The objective of this project was to investigate the effects of azole antifungals administration on the strategies currently adopted by the anti-doping laboratories to report an adverse analytical finding for testosterone related steroids. More specifically, we have considered the effects of the administration of miconazole and fluconazole by different routes and doses on the physiological circadian fluctuation of both the parameters reported in the TD2016EAAS and the endogenous reference compounds reported in the TD2016IRMS. In the first part of this project, the circadian fluctuations of the parameters of the steroid profile selected were evaluated in four male Caucasian subjects for at least five days, and basal ranges of each parameter in each subject were established. These basal ranges were then utilized to evaluate the potential effects of azole antifungals administration on the determination of the parameters selected to detect doping by testosterone related compounds. Finally analytical methods to screen and confirm azole antifungals in human urine were set up and validated.
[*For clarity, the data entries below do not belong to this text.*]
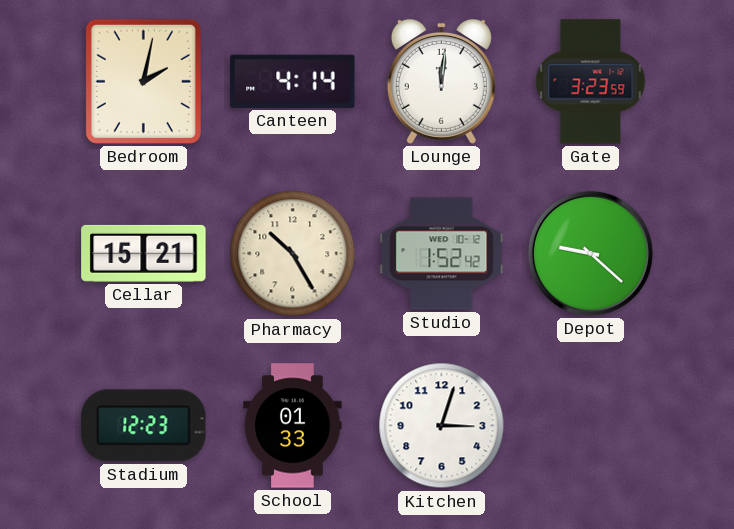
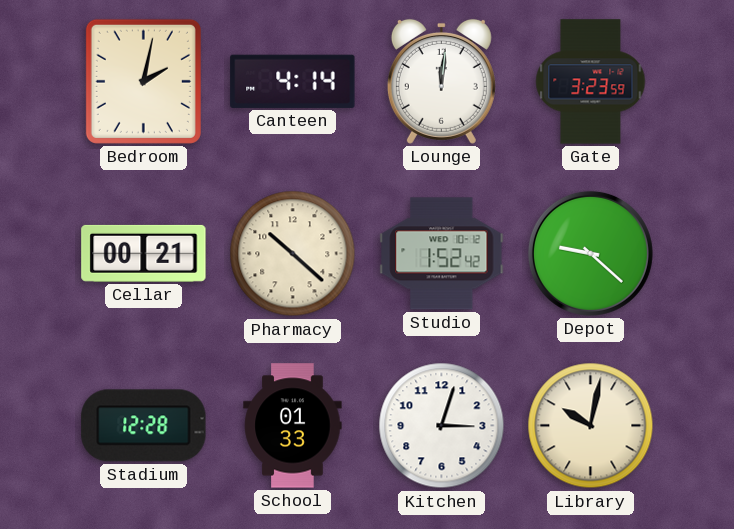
Cellar: 15:21 -> 00:21
Pharmacy: 10:25 -> 10:22
Stadium: 12:23 -> 12:28
Library: none -> 10:02
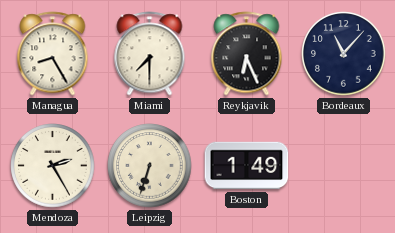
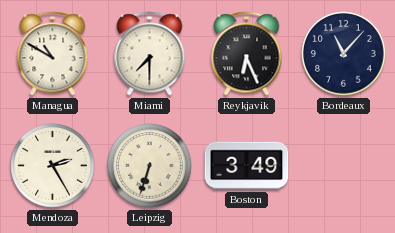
Managua: 8:25 -> 10:50
Boston: 1:49 -> 3:49
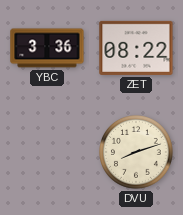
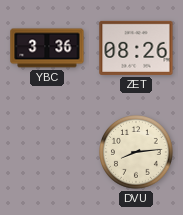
ZET: 08:22 -> 08:26
DVU: 8:12 -> 8:14
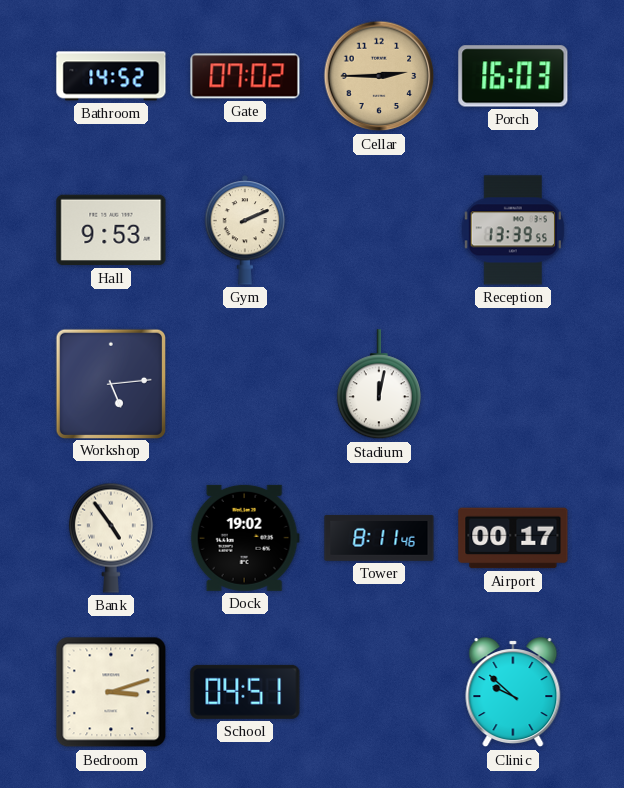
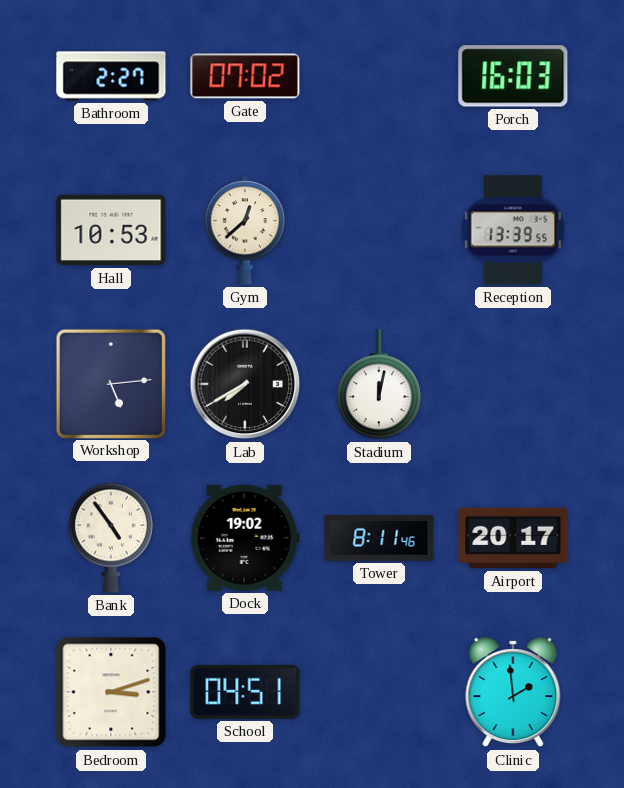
Bathroom: 14:52 -> 2:27
Cellar: 2:45 -> none
Hall: 9:53 -> 10:53
Gym: 2:11 -> 12:38
Lab: none -> 7:40
Airport: 00:17 -> 20:17
Clinic: 9:52 -> 1:59
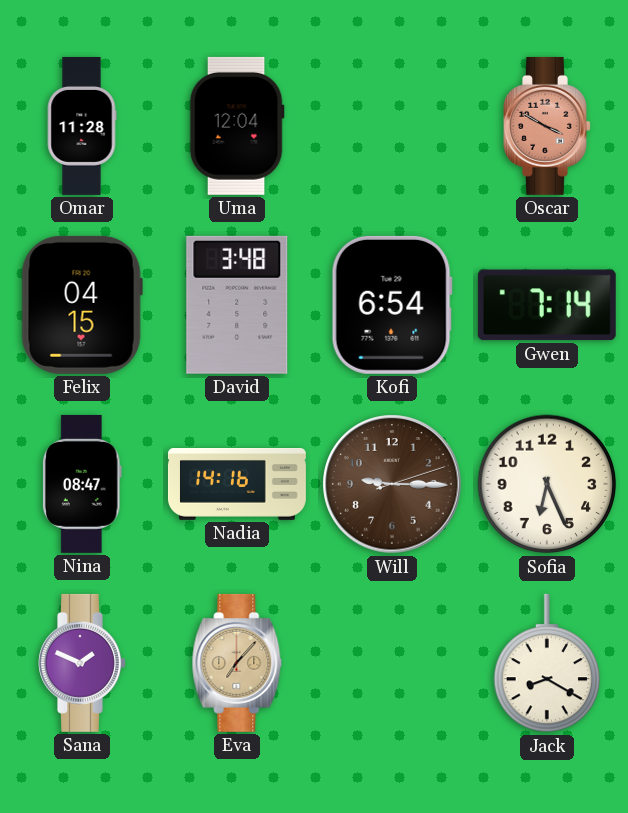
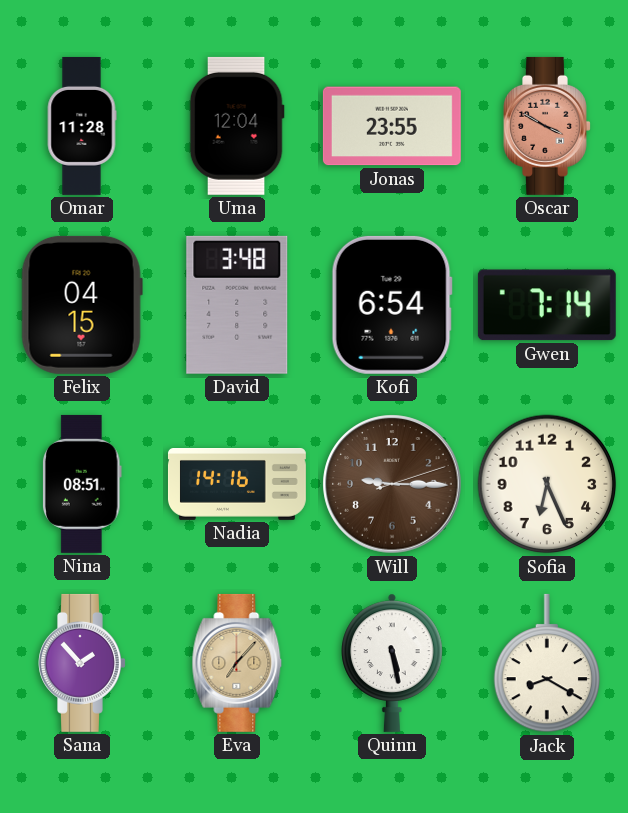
Jonas: none -> 23:55
Nina: 08:47 -> 08:51
Sana: 1:49 -> 1:53
Quinn: none -> 5:28
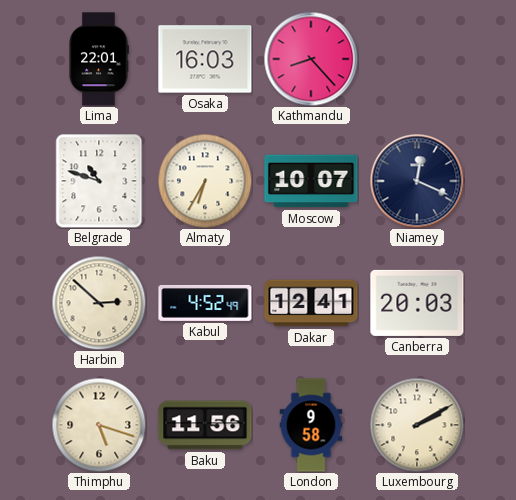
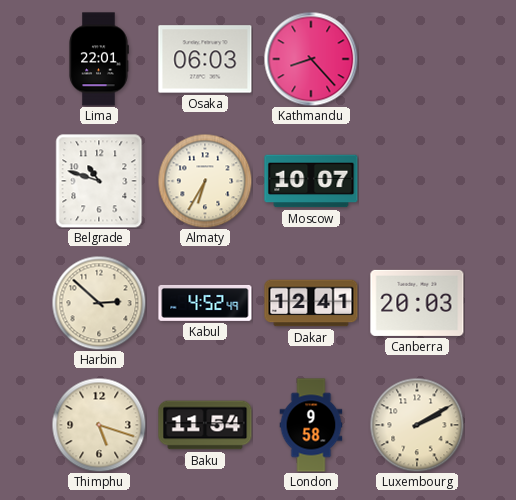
Osaka: 16:03 -> 06:03
Niamey: 12:19 -> none
Baku: 11:56 -> 11:54
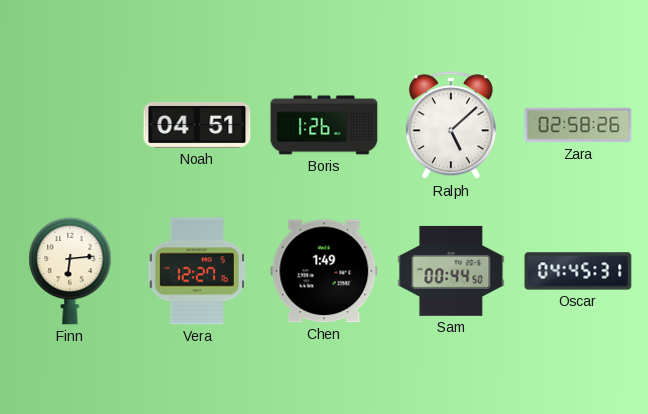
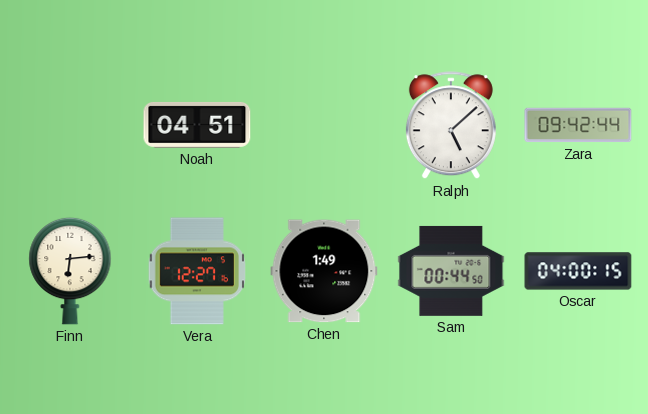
Boris: 1:26 -> none
Zara: 02:58 -> 09:42
Oscar: 04:45 -> 04:00
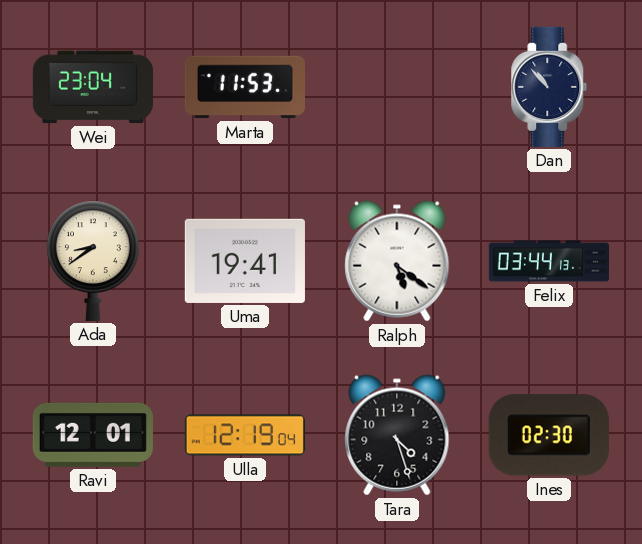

The results obtained show that both miconazole and fluconazole are able to alter significantly the key parameters of the steroid profile. More in details, the imidazole antifungal miconazole causes after oral and buccal administration (i) a significant increase of the 5α-androstan-3α,17β-diol/5β-androstan-3α,17β-diol ratio, (ii) a significant decrease of androsterone, etiocholanolone, androsterone/etiocholanolone ratio, androsterone/testosterone ratio, and 5α-androstan-3α,17β-diol/epitestosterone and (iv) a moderate decrease of the 5β-androstan-3α,17β-diol and 5α-androstan-3α,17β-diol. Limited effects were instead registered after dermal intake. These finding can be primarily explained by the ability of miconazole and its metabolites in altering the kinetic/efficacy of de-glucuronidation of the endogenous steroids by β-glucuronidase. The oral intake of the triazole antifungal fluconazole, instead, increase the urinary levels of androsterone, etiocholanolone, androsterone/etiocholanolone ratio, androsterone/testosterone ratio, 5α-androstan-3α,17β-diol, 5β-androstan-3α,17β-diol, 5α-androstan-3α,17β-diol/5β-androstan-3α,17β-diol ratio, and 5α-androstan-3α,17β-diol/epitestosterone ratio. This finding is not linked to the efficacy of the enzymatic hydrolysis by β-glucuronidase, but might be explaining considering the putative anti-aromatase activity of the triazole antifungal agents.
These evidences underline the importance to screen for the azole antifungals in the athlete urines collected in occasion of doping control test, to reduce the risk of reporting uncorrected results.